Investigate ERROR log messages occuring in CI
With #1179 (closed) we now fail the CI jobs if unexpected errors are produced. It seems that most tests are working fine, but the repack system test is failing periodically. As we should not blindly whitelist the errors, it's best to investigate them.
The following was taken from this job: https://gitlab.cern.ch/cta/CTA/-/jobs/56816282
The errors are as follows:
In OStoreDB::RepackArchiveReportBatch::report(): async job update failed.

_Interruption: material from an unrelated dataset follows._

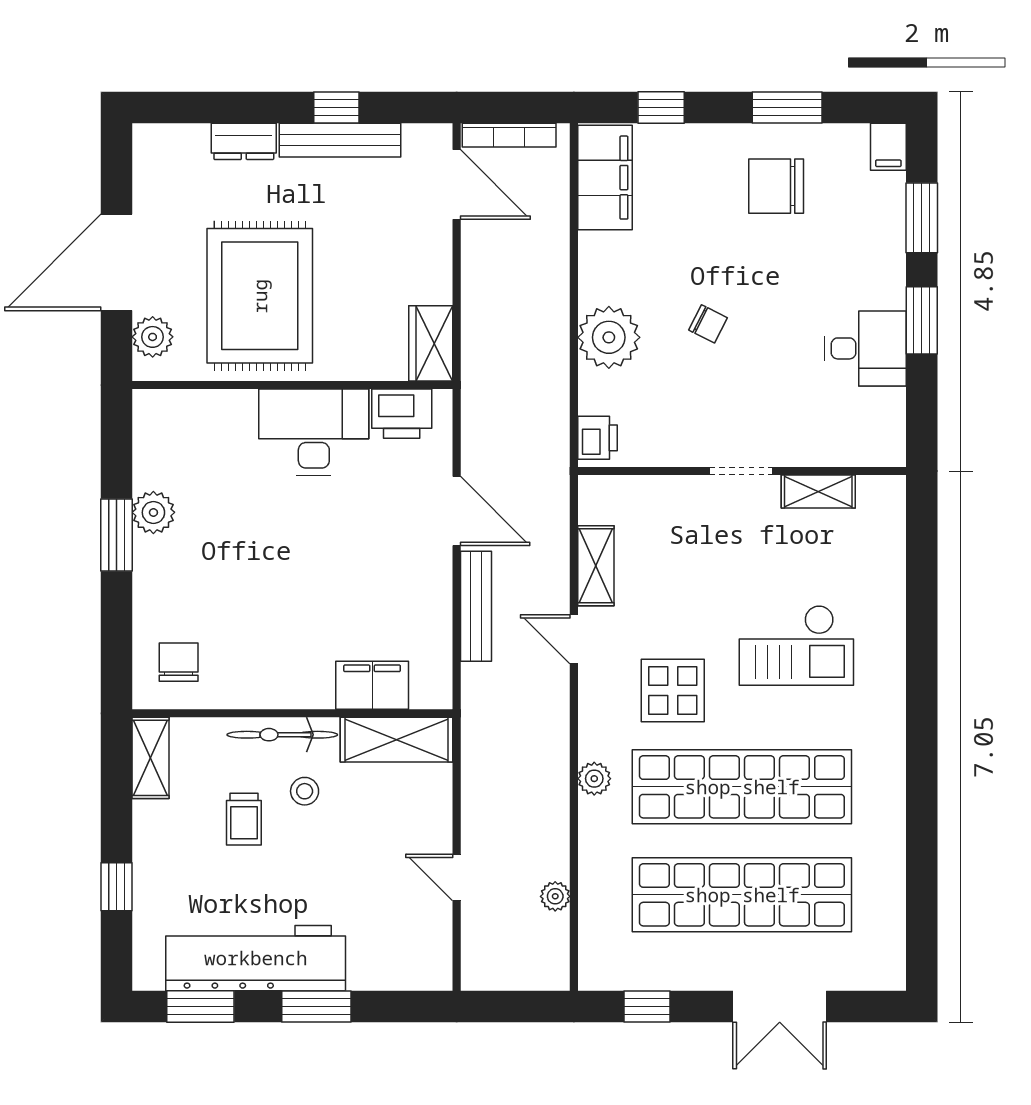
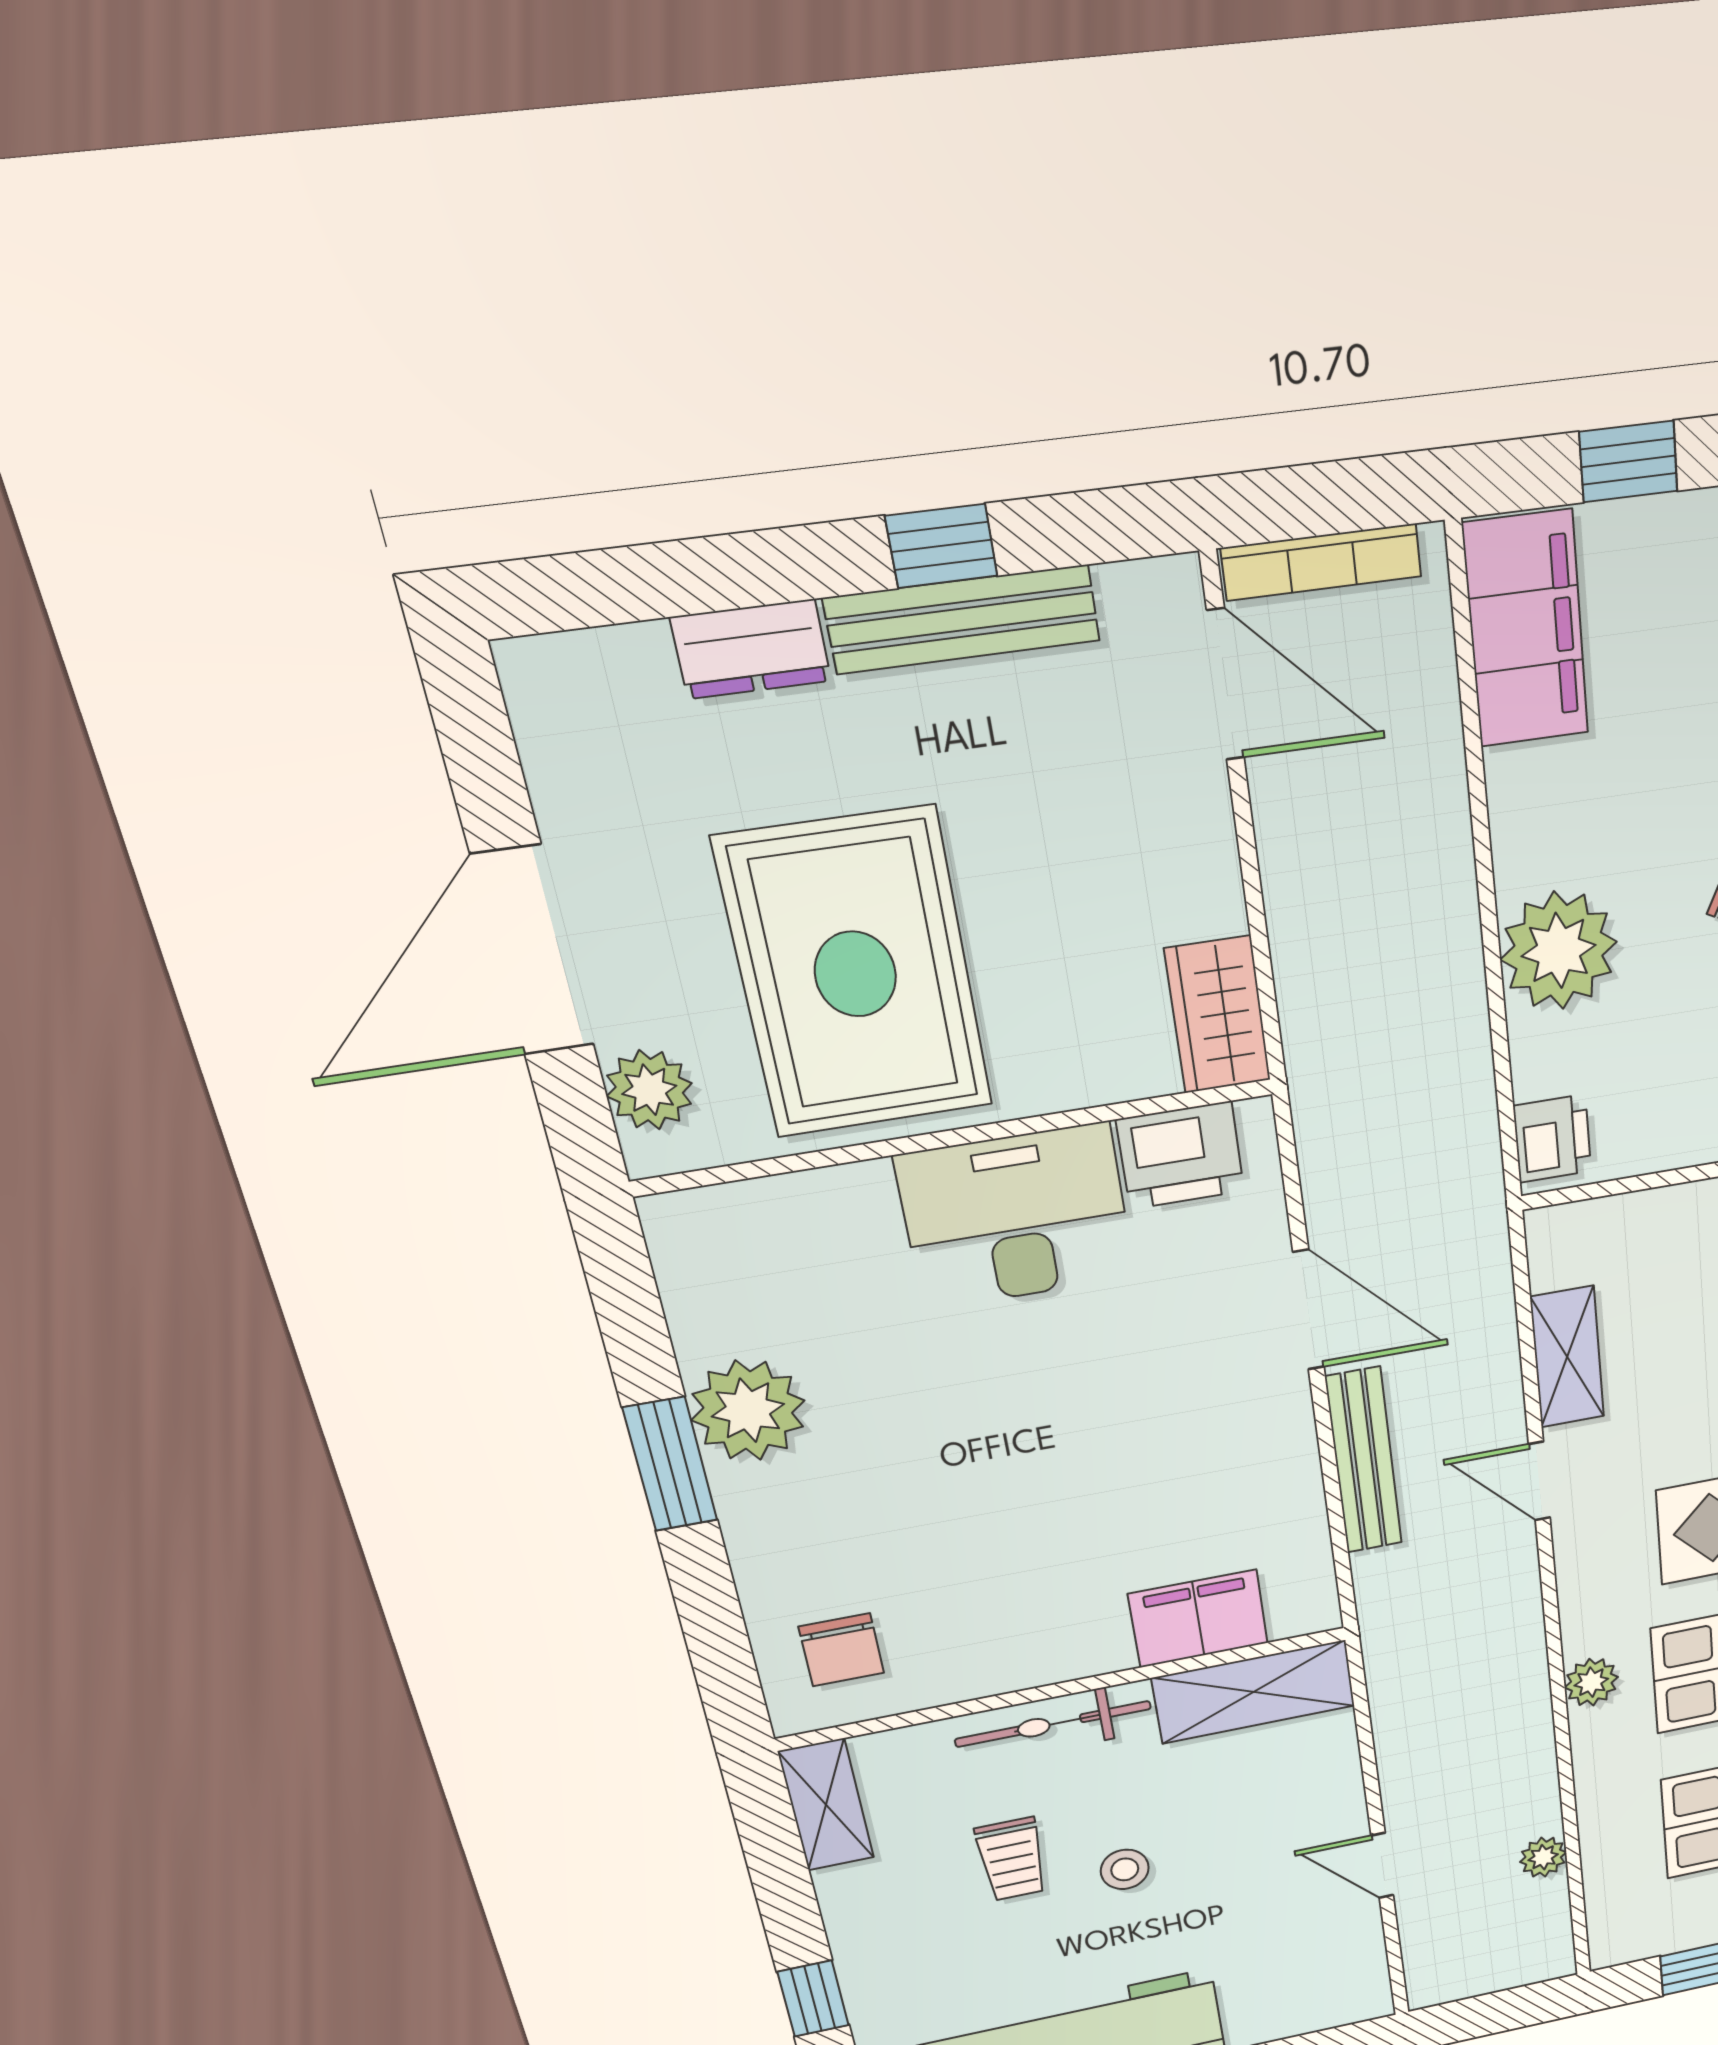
plant: (153, 512) -> (748, 1410), width x1.36, depth x1.36
chair: (179, 662) -> (841, 1650), turned 180
stool: (305, 791) -> (1125, 1869), moved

Could be related to #1142 (closed)?
Full Message:
{"epoch_time":1748606541.393195027,"local_time":"2025-05-30T14:02:21+0200","hostname":"cta-tpsrv02-0","program":"cta-taped","log_level":"ERROR","pid":411,"tid":411,"message":"In OStoreDB::RepackArchiveReportBatch::report(): async job update failed.","drive_name":"VDSTK02","instance":"test-repack-12127552","sched_backend":"ceph","SubprocessName":"maintenanceHandler","reportingType":"ArchiveSuccesses","fileId":4294967652,"subrequestAddress":"RepackSubRequest-Maintenance-cta-tpsrv01-0-417-20250530-13:52:24-0-5195","copyNb":1,"exceptionMsg":"In BackendRados::lockBackoff(): timeout : timeout set = 1000000 usec, time to lock the object : 1037823 usec, number of tries to lock = 80 object: RepackSubRequest-Maintenance-cta-tpsrv01-0-417-20250530-13:52:24-0-5195"}
In OStoreDB::RepackArchiveReportBatch::report(): failed to remove the root://ctaeos//eos/ctaeos/repack/V00101/ directory
Perhaps one of the previous tests somehow fails to clean up after itself?
Full message:
{"epoch_time":1748606570.713300511,"local_time":"2025-05-30T14:02:50+0200","hostname":"cta-tpsrv02-0","program":"cta-taped","log_level":"ERROR","pid":411,"tid":411,"message":"In OStoreDB::RepackArchiveReportBatch::report(): failed to remove the root://ctaeos//eos/ctaeos/repack/V00101/ directory","drive_name":"VDSTK02","instance":"test-repack-12127552","sched_backend":"ceph","SubprocessName":"maintenanceHandler","reportingType":"ArchiveSuccesses","repackRequestAddress":"RepackRequest-Frontend-cta-frontend-0-299-20250530-13:52:20-0-2202","exceptionMsg":"In XRootdDirectory::rmdir() : failed to remove directory at root://ctaeos//eos/ctaeos/repack/V00101/ [ERROR] Server responded with an error: [3018] Unable to rmdir - Directory not empty /eos/ctaeos/repack/V00101; Directory not empty\n code:400 errNo:3018 status:1"}
For a full list of currently whitelisted error messages see: https://gitlab.cern.ch/cta/CTA/-/tree/1179-ensure-ci-fails-if-there-are-error-messages-present-in-the-taped-frontend-logs/continuousintegration/orchestration/tests/error_whitelists?ref_type=heads
Note that we should eventually evaluate each and every one of these to see if they should be expected or not.